Wiemann-Stöhr wurde davon so geprägt, dass sie in der Schule die Nazizeit nicht mehr habe unterrichten können, ohne einen Weinkrampf zu bekommen. „Ich habe für meine Doktorarbeit anfangs psychologische Begleitung gehabt“, erzählt sie. „Das dauerte bis zum Übergang in die Professionalität, als ich mich von ihr und nicht mehr von meinen Prägungen leiten ließ.“
Ich will unbedingt noch in die Antarktis, durch den Panamakanal und die Sternwarte in Chile sehen.Ingeborg Wiemann-Stöhr
Am Ende wurde daraus, so habe es ihr Doktorvater formuliert, ein Standardwerk, weil es zu dem Thema nichts Vergleichbares gebe. „Es ist ein Novum, weil sich die Badener immer für liberal halten, aber in der NS-Zeit dem herrschenden Ungeist nicht widerstehen konnten. Ich will mit meiner Arbeit auch erreichen, dass sie darüber nachdenken, ob ihre Liberalität tatsächlich so verwurzelt ist, dass sie Krisen standhält.“
In ihrer Dissertation widerspreche sie 103-mal Thesen aus der Literatur, die allgemein akzeptiert seien. Deshalb rechnet sie mit Gegenwind nach der Veröffentlichung im Klinkhardt-Verlag im Herbst. „Aber darauf freue ich mich“, sagt sie. Alle Behauptungen seien mit Quellen belegt.
Für Wissen ist man nie zu alt
Widerstände kennt sie zudem bereits. Schon als sie mit der Doktorarbeit begann hätte mancher Gleichaltrige gefragt, ob das jetzt noch sein müsse. Für Wiemann-Stöhr musste es, denn „Lernen ist ein großer Teil des Lebens. Es bedeutet für mich auch, sich zu verändern und nicht nur Wissen zu pauken“.
Bei ihren jungen Kommilitonen kam sie gut an. „Sie mögen es nur nicht, wenn ihnen Ältere ständig mit ihrer Erfahrung kommen. Das habe ich nie gemacht, weil Erfahrungen oft unreflektiert sind, und daher haben mich die jungen Studenten akzeptiert.“ Auch ihre früheren Schüler reagierten positiv auf die Dissertation. Sie wussten schon bei Wiemann-Stöhrs Verabschiedung als Lehrerin, dass die Pensionierung für sie einen Neuanfang bedeutete und schenkten ihr einen selbst gebastelten Doktorhut.
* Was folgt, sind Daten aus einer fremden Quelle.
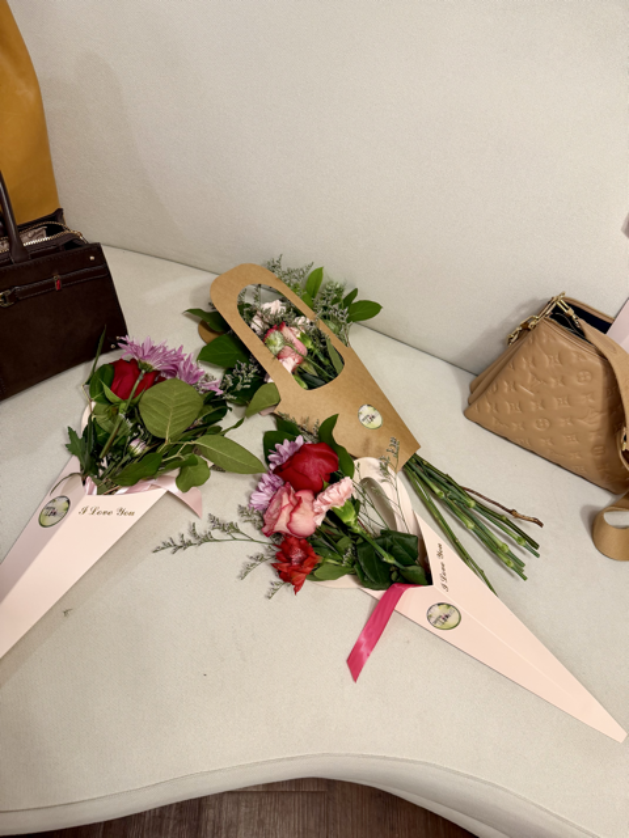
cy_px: 419
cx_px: 314
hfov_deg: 56.8
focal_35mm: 24
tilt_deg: -56.1
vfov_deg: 71.6
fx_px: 581
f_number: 1.78
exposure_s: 1/60
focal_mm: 6.76
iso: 125
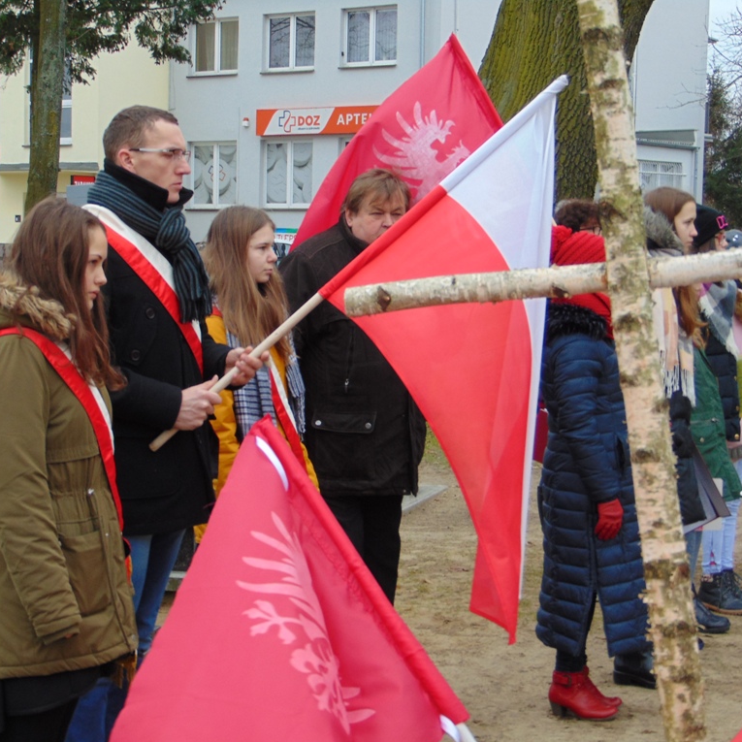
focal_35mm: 84
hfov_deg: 20.6
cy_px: 371
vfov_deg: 20.6
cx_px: 348
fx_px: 2037
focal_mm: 12.8
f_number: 3.7
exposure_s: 1/60
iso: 80
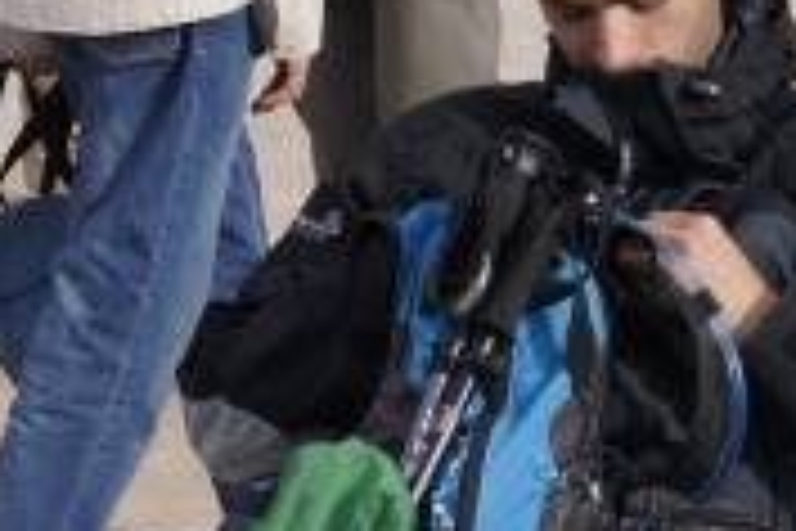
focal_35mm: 144
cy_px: 452
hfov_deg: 14.2
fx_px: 3184
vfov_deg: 9.5
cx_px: 463
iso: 200
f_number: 5
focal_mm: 20
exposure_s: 1/1000
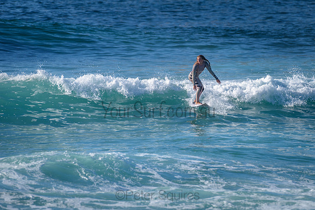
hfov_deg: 3.4
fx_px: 5363
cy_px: 81
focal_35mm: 613
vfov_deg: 2.2
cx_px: 193
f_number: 5.6
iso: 180
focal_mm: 500
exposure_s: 1/2000
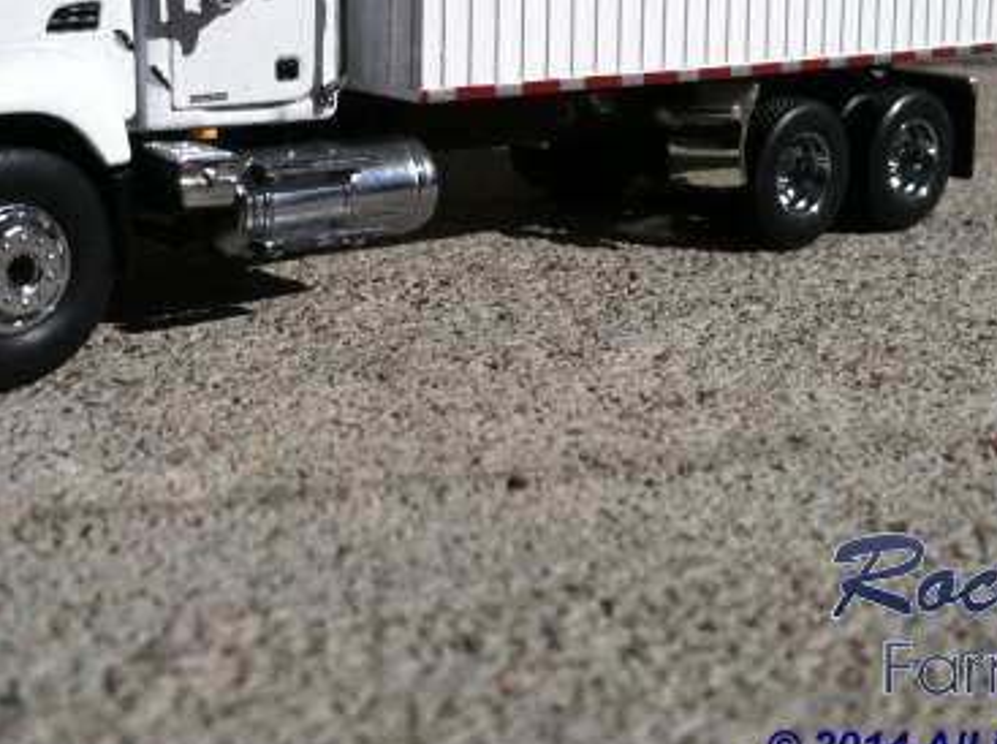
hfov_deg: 31.7
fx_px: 1754
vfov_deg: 23.5
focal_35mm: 61
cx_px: 470
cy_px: 125
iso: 80
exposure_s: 1/3750
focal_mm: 3.85
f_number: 2.8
Die nächste Zeit allerdings will sie nun erst einmal keine Archive mehr durchforsten und am Computer sitzen, sondern reisen. „Ich will unbedingt noch in die Antarktis, durch den Panamakanal und die Sternwarte in Chile sehen“, sagt sie. Erst in den dunklen Wintermonaten geht es weiter mit wissenschaftlichen Aufsätzen in badischer Geschichte. „Vor typischen Altersbeschäftigungen graust mir auch weiterhin“, sagt sie mit einem Lächeln.